(TASK STATEMENT): Put the lines below into a numbered list, skipping any blank ones. Leave the pictures out of your answer.

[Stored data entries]
※

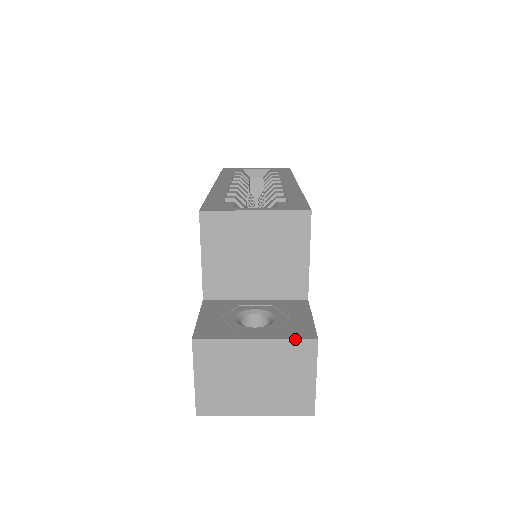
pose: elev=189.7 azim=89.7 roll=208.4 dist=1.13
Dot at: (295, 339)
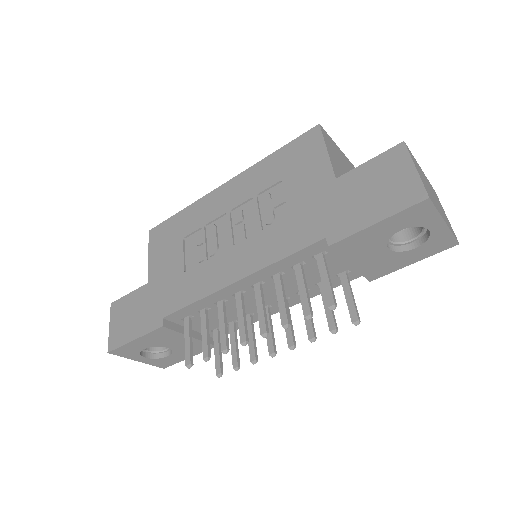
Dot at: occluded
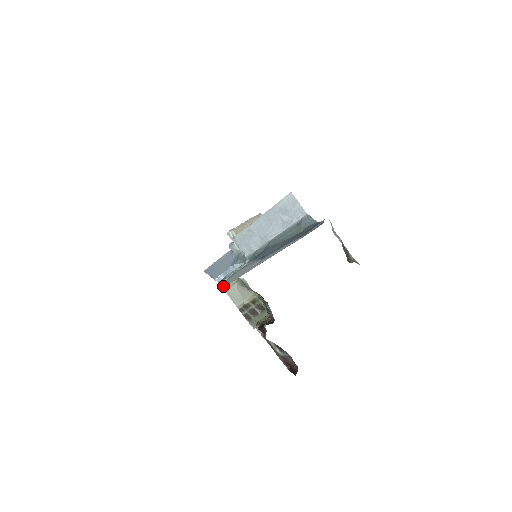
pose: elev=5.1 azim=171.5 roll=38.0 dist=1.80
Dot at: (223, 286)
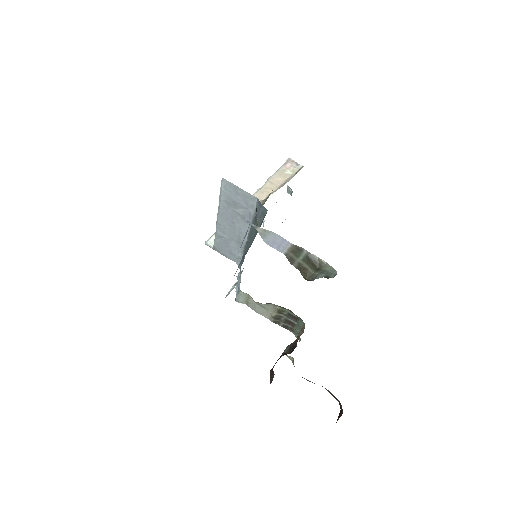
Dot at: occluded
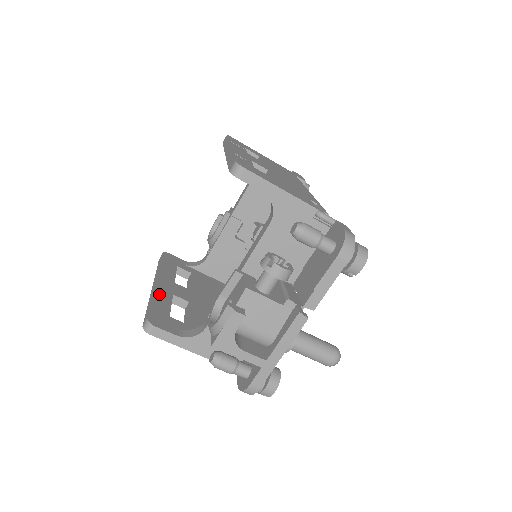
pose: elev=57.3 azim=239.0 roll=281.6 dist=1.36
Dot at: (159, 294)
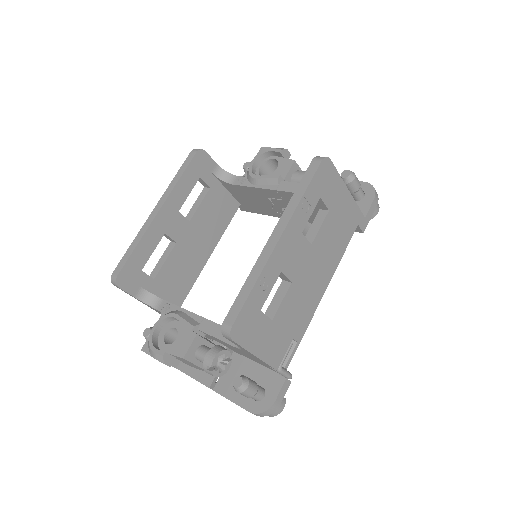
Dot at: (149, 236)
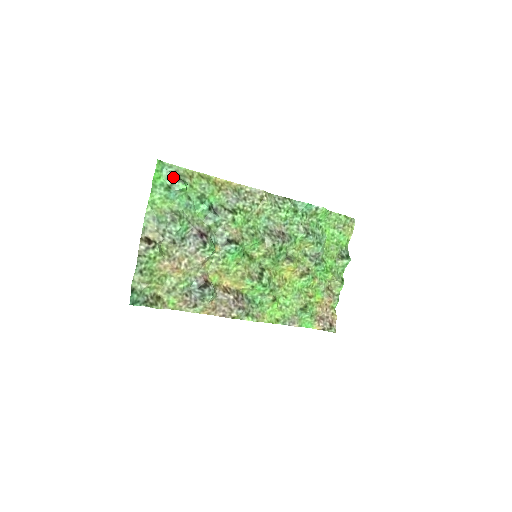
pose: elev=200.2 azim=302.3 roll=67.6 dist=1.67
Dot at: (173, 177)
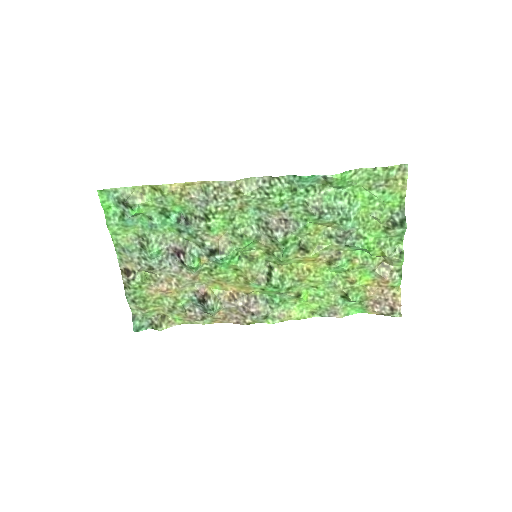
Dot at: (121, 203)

※

(OUTPUT OF THE EXERCISE):
1. pose: elev=189.7 azim=89.7 roll=208.4 dist=1.13
2. Dot at: (295, 339)
3. Dot at: occluded
4. pose: elev=5.1 azim=171.5 roll=38.0 dist=1.80
5. Dot at: (223, 286)
6. Dot at: occluded
7. pose: elev=57.3 azim=239.0 roll=281.6 dist=1.36
8. Dot at: (159, 294)
9. Dot at: (149, 236)
10. pose: elev=200.2 azim=302.3 roll=67.6 dist=1.67
11. Dot at: (173, 177)
12. Dot at: (121, 203)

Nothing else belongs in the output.